AIM OF THE TASK
Edit the data starting with the line that contains "latitude: 48.7854" and going on through the line that contains "city: Dovercourt", changing every "sub-region" to "subregion" and leaving everything else unchanged. Output only those edited lines.

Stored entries

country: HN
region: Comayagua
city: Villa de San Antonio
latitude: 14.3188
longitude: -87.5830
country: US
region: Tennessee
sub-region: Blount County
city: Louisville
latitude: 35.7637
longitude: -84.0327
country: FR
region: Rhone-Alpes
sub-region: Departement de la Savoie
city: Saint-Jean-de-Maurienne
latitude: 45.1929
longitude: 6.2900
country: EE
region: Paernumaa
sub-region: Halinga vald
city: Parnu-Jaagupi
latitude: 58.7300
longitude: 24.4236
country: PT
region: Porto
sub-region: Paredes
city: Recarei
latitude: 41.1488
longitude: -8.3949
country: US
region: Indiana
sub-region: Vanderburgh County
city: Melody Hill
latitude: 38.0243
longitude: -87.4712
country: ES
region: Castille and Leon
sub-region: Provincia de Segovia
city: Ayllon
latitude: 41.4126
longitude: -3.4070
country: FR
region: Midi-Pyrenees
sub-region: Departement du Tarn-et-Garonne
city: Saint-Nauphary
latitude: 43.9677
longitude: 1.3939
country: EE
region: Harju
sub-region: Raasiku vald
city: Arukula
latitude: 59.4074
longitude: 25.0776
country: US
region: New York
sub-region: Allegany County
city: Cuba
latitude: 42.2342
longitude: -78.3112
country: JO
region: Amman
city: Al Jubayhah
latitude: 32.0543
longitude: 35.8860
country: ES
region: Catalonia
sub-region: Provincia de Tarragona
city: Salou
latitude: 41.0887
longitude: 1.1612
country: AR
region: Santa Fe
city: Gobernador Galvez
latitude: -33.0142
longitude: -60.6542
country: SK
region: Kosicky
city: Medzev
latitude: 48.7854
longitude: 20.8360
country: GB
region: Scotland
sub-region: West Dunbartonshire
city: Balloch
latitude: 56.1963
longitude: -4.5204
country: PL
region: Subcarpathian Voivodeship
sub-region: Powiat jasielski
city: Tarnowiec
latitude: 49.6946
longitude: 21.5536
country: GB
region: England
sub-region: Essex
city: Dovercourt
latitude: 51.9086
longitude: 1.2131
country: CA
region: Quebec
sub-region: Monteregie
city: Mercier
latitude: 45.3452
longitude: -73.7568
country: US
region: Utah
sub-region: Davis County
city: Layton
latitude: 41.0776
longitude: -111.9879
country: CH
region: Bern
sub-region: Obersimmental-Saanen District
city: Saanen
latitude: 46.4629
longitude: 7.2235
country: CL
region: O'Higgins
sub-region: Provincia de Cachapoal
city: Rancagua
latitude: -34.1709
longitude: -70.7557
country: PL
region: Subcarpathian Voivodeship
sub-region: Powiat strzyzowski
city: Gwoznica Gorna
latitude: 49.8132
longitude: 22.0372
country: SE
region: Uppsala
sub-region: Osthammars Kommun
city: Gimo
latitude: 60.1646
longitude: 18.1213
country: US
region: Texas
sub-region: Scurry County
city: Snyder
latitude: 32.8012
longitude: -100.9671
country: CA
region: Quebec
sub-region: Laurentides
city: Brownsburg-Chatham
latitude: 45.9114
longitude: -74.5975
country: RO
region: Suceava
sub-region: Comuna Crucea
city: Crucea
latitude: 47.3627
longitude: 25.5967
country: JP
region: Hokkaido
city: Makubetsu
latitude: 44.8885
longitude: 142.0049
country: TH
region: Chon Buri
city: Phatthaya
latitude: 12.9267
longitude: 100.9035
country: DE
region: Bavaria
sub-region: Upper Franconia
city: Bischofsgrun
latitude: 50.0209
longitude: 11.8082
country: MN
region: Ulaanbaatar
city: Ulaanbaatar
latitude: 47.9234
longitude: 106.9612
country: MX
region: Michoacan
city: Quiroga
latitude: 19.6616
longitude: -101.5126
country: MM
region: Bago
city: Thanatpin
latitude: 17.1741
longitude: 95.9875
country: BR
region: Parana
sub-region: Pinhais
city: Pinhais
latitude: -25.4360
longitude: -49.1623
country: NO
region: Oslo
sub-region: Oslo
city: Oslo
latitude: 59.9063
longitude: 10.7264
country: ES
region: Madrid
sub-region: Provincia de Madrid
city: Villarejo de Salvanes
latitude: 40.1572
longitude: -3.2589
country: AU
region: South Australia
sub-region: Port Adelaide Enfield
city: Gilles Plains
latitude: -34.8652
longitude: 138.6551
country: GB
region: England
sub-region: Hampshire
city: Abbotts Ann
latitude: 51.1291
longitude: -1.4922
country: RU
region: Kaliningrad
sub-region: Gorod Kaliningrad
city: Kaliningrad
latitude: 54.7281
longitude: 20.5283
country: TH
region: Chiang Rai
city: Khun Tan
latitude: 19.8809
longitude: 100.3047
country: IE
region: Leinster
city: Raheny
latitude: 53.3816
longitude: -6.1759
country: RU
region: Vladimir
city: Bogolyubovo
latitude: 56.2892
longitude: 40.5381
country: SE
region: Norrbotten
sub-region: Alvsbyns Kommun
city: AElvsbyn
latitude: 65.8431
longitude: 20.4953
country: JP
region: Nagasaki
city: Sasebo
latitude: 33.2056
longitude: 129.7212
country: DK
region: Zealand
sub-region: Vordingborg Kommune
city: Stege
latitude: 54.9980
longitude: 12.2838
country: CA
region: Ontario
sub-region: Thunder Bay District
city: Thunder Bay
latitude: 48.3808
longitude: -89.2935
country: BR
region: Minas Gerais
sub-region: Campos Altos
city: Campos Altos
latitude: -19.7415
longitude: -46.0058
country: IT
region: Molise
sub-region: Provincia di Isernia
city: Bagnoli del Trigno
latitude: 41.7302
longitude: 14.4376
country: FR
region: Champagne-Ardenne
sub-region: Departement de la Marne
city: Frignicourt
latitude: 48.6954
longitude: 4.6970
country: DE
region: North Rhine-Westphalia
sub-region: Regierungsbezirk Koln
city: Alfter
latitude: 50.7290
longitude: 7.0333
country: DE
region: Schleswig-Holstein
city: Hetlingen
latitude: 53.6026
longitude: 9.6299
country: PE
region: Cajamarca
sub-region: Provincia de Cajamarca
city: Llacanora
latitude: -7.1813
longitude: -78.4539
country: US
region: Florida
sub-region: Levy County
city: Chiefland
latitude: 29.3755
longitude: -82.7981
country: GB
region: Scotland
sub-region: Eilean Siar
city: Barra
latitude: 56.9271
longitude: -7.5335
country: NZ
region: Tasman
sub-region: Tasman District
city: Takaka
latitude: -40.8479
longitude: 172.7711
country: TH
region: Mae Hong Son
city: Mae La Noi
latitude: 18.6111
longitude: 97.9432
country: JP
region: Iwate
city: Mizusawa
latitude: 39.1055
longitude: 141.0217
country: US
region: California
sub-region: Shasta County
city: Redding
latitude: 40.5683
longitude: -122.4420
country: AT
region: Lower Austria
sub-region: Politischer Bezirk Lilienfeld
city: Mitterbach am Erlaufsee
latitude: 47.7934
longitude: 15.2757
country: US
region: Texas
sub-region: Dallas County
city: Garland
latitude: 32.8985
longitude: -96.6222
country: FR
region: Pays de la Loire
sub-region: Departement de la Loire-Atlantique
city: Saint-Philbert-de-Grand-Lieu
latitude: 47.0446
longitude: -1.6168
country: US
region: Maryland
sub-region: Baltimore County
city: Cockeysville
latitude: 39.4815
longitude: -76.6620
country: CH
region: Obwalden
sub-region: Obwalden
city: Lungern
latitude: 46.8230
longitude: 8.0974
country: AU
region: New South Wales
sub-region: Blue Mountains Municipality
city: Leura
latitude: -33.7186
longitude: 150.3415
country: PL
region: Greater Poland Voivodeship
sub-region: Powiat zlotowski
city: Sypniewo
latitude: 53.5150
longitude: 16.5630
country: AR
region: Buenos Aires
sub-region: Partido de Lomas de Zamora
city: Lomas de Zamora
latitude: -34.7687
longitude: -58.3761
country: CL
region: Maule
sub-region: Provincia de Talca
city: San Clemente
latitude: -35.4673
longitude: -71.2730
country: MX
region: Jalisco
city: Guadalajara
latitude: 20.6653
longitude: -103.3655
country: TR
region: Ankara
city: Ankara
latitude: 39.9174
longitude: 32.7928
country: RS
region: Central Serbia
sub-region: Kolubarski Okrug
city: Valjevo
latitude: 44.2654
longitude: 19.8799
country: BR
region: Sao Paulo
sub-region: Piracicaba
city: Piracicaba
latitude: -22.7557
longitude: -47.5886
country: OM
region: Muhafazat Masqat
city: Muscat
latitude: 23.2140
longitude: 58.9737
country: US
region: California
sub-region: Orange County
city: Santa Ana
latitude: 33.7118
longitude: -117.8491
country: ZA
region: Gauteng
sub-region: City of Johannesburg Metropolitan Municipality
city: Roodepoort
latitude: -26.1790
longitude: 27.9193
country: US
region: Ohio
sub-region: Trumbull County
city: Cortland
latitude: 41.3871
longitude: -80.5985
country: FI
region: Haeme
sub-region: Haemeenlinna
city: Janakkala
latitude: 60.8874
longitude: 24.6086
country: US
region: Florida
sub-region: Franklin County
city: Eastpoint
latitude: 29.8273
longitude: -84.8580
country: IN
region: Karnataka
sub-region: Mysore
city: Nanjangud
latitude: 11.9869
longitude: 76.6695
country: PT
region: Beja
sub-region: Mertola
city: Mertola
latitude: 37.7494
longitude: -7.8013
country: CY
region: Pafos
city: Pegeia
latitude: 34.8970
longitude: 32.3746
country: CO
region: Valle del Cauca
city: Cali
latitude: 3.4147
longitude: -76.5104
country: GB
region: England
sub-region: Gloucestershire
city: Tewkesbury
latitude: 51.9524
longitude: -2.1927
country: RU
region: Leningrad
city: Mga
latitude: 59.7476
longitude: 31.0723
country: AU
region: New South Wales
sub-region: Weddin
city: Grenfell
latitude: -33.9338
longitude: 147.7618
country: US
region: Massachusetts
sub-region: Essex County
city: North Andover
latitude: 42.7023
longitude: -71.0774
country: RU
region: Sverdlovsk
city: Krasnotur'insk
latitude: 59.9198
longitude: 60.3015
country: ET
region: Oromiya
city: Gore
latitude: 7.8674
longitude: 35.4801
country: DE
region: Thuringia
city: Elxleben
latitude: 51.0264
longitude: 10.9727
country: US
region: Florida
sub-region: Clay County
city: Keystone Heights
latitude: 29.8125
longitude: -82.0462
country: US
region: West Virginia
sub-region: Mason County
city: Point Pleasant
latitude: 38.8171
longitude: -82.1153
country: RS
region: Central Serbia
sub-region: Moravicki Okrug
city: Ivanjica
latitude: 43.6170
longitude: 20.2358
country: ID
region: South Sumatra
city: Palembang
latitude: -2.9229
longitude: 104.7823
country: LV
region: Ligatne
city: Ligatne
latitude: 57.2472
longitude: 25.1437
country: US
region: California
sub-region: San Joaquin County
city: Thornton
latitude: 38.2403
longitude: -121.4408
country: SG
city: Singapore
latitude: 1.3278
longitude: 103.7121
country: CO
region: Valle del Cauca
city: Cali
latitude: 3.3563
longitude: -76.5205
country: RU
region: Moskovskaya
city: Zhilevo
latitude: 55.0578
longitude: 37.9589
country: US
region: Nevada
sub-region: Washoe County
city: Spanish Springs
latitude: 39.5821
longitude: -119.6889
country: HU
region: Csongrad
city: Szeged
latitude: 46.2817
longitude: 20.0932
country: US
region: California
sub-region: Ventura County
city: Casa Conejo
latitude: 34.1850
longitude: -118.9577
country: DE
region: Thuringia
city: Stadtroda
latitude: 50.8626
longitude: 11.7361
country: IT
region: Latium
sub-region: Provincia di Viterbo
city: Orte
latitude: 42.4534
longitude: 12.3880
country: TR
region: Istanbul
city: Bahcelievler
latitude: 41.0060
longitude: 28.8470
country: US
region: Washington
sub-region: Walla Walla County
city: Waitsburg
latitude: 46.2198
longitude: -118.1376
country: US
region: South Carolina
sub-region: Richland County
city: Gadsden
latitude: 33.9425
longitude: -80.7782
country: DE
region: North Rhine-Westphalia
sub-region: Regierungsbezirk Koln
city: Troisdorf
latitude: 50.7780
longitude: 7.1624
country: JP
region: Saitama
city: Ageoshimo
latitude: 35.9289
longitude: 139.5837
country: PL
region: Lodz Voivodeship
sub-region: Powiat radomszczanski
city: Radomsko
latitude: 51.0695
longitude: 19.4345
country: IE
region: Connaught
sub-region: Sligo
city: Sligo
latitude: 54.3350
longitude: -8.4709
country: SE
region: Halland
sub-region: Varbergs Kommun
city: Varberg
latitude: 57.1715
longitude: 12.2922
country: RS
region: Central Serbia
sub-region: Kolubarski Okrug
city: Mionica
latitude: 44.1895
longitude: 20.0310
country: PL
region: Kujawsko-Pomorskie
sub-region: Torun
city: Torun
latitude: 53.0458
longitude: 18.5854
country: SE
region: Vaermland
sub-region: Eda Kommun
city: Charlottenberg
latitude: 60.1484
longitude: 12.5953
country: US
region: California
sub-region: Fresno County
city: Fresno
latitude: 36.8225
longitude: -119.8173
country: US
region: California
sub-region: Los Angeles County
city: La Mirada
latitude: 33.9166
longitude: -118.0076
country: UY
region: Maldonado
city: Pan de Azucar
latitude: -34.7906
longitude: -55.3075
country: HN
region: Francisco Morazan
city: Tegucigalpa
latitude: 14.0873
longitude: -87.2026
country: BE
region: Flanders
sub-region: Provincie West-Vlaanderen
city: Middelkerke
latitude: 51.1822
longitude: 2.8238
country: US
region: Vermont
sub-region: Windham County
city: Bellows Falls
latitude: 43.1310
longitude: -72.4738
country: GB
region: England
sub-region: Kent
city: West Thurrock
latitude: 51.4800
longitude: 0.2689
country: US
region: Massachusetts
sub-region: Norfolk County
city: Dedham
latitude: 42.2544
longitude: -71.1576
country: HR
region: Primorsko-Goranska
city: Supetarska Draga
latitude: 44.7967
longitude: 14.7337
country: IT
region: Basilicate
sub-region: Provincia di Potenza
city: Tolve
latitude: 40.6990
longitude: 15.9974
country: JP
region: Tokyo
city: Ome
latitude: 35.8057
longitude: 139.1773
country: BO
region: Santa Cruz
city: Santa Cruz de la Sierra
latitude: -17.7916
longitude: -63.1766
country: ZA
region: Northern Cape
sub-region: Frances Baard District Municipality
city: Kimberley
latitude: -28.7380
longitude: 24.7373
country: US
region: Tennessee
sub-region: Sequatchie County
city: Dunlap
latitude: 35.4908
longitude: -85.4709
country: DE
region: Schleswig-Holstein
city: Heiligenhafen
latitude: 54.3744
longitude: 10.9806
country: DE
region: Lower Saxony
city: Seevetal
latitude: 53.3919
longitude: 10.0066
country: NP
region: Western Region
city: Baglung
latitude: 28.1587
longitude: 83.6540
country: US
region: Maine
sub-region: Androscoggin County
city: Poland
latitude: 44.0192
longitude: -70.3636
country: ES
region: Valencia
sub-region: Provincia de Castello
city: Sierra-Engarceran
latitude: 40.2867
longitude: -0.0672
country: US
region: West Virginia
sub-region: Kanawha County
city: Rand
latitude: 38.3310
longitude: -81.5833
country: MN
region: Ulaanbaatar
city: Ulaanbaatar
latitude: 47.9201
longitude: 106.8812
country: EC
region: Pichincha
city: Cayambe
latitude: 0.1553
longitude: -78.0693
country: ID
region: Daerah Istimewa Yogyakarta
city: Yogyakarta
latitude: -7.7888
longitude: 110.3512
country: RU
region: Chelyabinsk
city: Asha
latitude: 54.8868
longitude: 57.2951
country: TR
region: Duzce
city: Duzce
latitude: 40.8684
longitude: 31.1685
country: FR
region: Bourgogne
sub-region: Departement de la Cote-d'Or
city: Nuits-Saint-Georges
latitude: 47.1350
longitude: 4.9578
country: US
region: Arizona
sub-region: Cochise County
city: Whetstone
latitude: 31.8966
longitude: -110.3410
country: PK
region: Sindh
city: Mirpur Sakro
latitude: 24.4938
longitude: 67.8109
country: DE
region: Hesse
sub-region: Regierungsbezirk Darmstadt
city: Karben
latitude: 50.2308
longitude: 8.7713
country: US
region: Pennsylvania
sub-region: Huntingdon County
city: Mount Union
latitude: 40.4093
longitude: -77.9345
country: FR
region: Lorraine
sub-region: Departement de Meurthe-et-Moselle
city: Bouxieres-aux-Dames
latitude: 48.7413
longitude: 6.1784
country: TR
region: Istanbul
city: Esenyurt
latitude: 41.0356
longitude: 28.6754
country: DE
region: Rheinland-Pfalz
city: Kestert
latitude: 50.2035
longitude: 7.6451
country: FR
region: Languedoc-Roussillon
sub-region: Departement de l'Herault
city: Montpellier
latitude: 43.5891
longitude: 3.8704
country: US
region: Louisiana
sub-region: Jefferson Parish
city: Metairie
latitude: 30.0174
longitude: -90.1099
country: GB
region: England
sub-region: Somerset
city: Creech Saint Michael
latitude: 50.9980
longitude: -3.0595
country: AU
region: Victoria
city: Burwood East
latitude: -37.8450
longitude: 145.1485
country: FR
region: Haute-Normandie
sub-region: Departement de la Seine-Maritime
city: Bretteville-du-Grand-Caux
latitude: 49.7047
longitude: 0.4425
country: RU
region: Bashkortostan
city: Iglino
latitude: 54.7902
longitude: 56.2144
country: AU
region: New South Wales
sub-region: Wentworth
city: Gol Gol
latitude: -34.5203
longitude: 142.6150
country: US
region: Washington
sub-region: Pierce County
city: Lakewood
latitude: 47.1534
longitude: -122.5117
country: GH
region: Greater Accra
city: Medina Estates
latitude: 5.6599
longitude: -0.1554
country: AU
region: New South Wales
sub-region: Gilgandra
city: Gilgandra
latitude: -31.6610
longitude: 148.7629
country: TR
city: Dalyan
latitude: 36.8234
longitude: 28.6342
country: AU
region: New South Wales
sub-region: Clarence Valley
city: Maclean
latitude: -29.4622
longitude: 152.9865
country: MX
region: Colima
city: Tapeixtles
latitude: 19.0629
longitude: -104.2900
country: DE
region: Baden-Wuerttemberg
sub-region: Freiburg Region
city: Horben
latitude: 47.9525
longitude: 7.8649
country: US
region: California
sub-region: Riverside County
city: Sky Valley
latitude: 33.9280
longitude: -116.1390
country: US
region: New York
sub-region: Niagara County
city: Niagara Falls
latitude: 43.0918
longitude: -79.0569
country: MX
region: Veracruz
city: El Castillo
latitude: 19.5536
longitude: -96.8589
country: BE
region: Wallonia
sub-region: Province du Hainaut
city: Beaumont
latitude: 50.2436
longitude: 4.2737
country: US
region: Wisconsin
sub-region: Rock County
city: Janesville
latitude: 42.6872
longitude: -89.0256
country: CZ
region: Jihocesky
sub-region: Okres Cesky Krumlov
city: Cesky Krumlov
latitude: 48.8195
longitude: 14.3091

SOLUTION TO THE EXERCISE
latitude: 48.7854
longitude: 20.8360
country: GB
region: Scotland
subregion: West Dunbartonshire
city: Balloch
latitude: 56.1963
longitude: -4.5204
country: PL
region: Subcarpathian Voivodeship
subregion: Powiat jasielski
city: Tarnowiec
latitude: 49.6946
longitude: 21.5536
country: GB
region: England
subregion: Essex
city: Dovercourt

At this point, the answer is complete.